Maraknya tindakan kekerasan di Indonesia akhir-akhir ini merupakan masalah bangsa yang cukup mengkhawatirkan. Ini menunjukkan bahwa tindakan kekerasan telah mendarah-daging atau membudaya dalam masyarakat Indonesia. Seolah-olah semua persoalan bisa diselesaikan dengan jalan kekerasan, sedikit-sedikit main pukul, main hakim sendiri, kroyokan, dan tindakan “sok jagoan” lainnya. Menurut Michael Crosby, lingkaran kekerasan merupakan buah dari setiap paksaan yang mengakibatkan luka. Paksaan dan luka itu bisa bersifat fisik ataupun psikis, personal ataupun komunal, dan psikologis ataupun sosiologis.
Seiring usia Indonesia yang semakin senja ini budaya kekerasan justru semakin menggurita dalam berbagai aspek kehidupan bangsa. Mulai dari aspek social, politik, ekonomi, budaya, pendidikan, hingga agama sekalipun. Bahkan seringkali beredar info terkait berbagai kasus kekerasan dalam dunia pendidikan, terutama di sekolah yang semi-militer. Ironisnya lagi akhir-akhir ini banyak sekali kasus-kasus kekerasan yang mengatasnamakan (berkedok) agama.

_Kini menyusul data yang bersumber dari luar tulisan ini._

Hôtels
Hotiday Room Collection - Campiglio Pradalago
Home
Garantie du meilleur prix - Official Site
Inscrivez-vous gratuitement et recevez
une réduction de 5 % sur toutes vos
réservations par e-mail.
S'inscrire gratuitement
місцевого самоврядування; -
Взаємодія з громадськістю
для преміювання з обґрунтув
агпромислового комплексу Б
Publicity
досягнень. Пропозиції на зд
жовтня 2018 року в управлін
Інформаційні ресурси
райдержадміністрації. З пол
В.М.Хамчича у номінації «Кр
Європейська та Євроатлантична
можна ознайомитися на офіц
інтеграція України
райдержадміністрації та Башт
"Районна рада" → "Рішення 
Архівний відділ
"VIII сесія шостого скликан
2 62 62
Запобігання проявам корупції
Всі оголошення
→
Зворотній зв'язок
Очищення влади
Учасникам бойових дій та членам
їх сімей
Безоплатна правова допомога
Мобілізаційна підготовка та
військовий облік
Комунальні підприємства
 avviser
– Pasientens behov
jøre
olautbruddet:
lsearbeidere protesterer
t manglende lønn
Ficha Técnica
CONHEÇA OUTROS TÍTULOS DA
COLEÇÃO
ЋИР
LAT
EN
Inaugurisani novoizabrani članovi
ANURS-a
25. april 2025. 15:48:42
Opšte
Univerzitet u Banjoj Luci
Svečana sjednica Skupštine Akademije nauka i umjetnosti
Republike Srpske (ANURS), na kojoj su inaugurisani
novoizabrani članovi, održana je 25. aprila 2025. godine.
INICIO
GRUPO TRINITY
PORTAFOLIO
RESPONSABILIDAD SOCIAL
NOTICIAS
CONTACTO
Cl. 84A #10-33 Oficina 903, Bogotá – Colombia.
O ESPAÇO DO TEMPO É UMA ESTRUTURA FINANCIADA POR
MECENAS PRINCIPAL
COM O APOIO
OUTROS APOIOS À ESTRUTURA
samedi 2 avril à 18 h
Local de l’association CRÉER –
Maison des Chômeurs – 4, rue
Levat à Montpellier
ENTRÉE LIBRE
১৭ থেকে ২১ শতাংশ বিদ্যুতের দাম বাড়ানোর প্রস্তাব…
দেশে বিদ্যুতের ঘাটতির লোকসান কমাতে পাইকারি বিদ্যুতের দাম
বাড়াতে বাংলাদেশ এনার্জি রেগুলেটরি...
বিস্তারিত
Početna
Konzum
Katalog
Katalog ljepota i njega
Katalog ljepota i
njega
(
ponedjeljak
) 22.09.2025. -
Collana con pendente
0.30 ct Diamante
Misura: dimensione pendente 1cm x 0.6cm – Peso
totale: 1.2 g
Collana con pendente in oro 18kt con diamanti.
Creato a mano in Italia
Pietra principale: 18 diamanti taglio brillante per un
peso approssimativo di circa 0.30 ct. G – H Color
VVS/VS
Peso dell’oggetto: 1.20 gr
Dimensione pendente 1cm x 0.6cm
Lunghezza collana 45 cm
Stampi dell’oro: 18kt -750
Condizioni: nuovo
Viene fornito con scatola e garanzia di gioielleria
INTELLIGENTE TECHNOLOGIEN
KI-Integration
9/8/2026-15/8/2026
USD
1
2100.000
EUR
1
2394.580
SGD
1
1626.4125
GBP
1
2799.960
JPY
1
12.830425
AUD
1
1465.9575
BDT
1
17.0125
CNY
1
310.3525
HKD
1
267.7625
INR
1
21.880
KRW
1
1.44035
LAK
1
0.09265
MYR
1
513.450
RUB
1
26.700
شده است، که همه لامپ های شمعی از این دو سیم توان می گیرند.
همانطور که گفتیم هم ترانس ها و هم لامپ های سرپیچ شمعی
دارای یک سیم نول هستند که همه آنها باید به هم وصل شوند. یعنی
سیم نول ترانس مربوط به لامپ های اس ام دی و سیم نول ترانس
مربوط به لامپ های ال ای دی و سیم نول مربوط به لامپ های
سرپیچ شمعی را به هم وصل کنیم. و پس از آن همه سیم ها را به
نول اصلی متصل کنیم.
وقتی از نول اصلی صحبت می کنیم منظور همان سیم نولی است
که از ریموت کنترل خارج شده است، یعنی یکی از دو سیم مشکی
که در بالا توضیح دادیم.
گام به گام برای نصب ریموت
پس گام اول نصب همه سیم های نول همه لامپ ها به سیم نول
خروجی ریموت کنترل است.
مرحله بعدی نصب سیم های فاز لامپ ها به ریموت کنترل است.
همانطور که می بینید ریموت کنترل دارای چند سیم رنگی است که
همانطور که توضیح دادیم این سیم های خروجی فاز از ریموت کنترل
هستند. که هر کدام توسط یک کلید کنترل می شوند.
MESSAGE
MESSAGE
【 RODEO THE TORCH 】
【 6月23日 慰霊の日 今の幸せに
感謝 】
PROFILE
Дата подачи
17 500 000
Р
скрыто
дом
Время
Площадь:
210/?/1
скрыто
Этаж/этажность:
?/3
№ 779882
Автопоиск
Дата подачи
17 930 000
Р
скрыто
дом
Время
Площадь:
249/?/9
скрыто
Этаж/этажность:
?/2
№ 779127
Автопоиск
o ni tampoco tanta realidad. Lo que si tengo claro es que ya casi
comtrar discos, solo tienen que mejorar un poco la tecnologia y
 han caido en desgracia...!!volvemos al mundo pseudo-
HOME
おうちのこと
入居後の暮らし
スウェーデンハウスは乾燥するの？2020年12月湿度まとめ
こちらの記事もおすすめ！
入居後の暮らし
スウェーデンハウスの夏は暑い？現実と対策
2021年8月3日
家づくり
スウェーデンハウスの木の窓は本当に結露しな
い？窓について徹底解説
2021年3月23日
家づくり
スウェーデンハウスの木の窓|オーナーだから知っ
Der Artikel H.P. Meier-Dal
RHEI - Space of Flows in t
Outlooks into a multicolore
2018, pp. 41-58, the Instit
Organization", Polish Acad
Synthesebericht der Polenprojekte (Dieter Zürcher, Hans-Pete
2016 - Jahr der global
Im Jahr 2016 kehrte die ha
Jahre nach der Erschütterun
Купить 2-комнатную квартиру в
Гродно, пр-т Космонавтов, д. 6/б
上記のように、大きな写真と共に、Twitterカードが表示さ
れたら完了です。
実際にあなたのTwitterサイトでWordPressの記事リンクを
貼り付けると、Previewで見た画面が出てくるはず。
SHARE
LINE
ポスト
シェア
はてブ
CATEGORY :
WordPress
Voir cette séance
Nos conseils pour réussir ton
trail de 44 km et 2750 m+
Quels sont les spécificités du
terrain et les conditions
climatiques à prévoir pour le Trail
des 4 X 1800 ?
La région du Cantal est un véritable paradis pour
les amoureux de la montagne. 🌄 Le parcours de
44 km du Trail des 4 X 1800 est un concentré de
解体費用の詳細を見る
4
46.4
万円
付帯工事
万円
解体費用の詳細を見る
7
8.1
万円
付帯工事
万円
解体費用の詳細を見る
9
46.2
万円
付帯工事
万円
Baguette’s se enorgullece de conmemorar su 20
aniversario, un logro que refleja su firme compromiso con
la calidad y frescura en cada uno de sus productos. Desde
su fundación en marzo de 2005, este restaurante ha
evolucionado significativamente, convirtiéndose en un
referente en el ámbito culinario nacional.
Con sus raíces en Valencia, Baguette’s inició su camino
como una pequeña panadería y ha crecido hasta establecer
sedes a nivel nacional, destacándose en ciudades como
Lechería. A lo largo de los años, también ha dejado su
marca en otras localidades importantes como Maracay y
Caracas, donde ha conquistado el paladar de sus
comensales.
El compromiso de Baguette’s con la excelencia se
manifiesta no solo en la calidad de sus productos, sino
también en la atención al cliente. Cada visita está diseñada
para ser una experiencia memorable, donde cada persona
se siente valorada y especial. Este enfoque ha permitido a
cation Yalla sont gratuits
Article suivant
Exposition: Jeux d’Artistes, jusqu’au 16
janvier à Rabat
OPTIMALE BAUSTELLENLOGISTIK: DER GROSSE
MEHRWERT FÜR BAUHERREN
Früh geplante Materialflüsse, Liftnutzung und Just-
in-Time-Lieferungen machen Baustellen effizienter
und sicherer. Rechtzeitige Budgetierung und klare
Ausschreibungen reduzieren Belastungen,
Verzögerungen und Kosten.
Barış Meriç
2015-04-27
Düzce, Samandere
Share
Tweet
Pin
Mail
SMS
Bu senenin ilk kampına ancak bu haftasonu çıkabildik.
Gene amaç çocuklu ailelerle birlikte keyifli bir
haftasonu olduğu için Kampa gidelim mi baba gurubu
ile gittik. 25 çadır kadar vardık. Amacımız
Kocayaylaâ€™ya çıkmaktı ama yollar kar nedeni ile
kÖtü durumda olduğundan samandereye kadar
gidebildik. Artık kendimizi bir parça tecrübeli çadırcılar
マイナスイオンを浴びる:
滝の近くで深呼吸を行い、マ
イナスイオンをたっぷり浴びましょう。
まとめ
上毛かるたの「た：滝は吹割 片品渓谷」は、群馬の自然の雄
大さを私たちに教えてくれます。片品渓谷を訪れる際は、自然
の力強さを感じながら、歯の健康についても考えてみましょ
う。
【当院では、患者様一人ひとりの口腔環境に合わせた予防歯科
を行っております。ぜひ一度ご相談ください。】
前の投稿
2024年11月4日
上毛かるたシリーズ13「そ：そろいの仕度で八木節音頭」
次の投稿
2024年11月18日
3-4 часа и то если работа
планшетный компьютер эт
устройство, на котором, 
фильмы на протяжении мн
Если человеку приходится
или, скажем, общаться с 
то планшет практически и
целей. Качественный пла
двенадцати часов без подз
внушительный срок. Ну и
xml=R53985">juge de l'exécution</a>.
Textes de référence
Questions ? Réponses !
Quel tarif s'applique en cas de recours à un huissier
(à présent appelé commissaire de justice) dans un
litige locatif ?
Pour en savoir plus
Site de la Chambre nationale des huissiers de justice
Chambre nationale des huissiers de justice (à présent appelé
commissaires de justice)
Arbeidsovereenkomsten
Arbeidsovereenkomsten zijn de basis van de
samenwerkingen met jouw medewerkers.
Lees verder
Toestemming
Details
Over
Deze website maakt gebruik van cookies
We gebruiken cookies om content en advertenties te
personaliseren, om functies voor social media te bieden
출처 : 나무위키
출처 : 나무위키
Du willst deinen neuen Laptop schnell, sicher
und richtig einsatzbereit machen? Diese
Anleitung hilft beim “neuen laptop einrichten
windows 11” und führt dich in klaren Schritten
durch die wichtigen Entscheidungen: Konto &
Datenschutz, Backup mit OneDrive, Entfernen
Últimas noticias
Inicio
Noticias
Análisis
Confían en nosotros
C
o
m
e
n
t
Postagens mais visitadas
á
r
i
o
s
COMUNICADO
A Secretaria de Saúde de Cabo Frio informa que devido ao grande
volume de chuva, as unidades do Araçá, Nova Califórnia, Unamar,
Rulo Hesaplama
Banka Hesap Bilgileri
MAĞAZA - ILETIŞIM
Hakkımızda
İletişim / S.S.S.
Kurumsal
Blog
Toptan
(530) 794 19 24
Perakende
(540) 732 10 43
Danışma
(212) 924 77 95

Tiga kata saja, tragis dan ironis. Memalukan sekali di negeri yang katanya cinta damai ini seakan kekerasan telah menjadi infotainment yang hampir setiap hari disuguhkan oleh media dalam berbagai kemasan menarik. Kemasan-nya yang menarik itu nampaknya justru semakin mendorong masyarakat untuk melakukan tindakan-tindakan kekerasan baru dalam bentuk yang lebih inovatif. Budaya kekerasan itu kini telah menjelma dalam berbagai bentuk, mulai dari tawuran antar mahasiswa, tawuran antar supporter sepak bola, bentrok antar warga kampung, hingga tindakan terorisme yang sering berkedok agama. Bahkan belakangan ini tindakan kekerasan mulai booming dilakukan oleh seorang pemuda terhadap kekasihnya.
Kasus-kasus yang telah disebutkan di atas belum-lah cukup untuk menggambarkan betapa budaya kekerasan telah menjerat sendi-sendi kehidupan bangsa ini. Jika kita renungi ternyata semua itu berakar pada masalah moral dan karakter bangsa Indonesia. Kita tahu bangsa ini dahulu dikenal sebagai bangsa yang santun, ramah, dan cinta damai. Namun nampaknya nilai-nilai moral itu kini telah larut dan semakin menghilang tergerus oleh arus globalisasi.
Bangsa yang demokratis semestinya lebih mengedepankan pendekatan damai daripada menggunakan cara-cara kekerasan yang sebenarnya bisa dibilang cara kuno bangsa bar-bar. Kekerasan tidak akan pernah menyelesaikan persoalan, melainkan justru akan menambah masalah baru dan menyisakan dendam. Budaya kekerasan merupakan noda demokrasi dan sebuah aib yang bisa menurunkan martabat bangsa Indonesia itu sendiri. Seperti kata Romo YB. Mangunwijaya, bahwa kekerasan sebenarnya merupakan sebentuk kebodohan. Pada dasarnya manusia –dengan demikian juga masyaraat dan bangsa yang cerdas- dengan sendirinya tidak suka kekerasan. Kekerasan merupakan instingtif hewani, utamanya binatang buas, dan bukan-lah sifat dasar manusia, masyarakat, dan bangsa yang bermartabat.
Pada akhirnya tulisan ini boleh-lah berakhir sampai di sini. Namun semangat perdamaian itu semoga terus berkobar dalam setiap jiwa kita. Paling tidak minimal mari kita pegang teguh semangat “Anti Budaya Kekerasan” dan kobarkan semangat “Cinta Damai” dimanapun kita berada. Dalam hal ini bukan berarti kekerasan itu dilarang sepenuhnya. Tentu ada tempatnya sendiri, dan menyesuaikan dengan situasi dan kondisi yang ada. Melalui olahraga beladiri misalnya. Dalam olahraga beladiri tentu diperbolehkan menggunakan kekerasan, walaupun tetap saja ada batasannya. Maka dari itu saran penulis bagi bangsa Indonesia yang masih “cinta budaya kekerasan”, akan lebih baik jika disalurkan melalui komunitas-komunitas olahraga ataupun beladiri. Di samping membuat tubuh sehat dan bugar, tentu akan lebih dihargai daripada bertindak meresahkan orang lain dan “sok jadi jagoan”.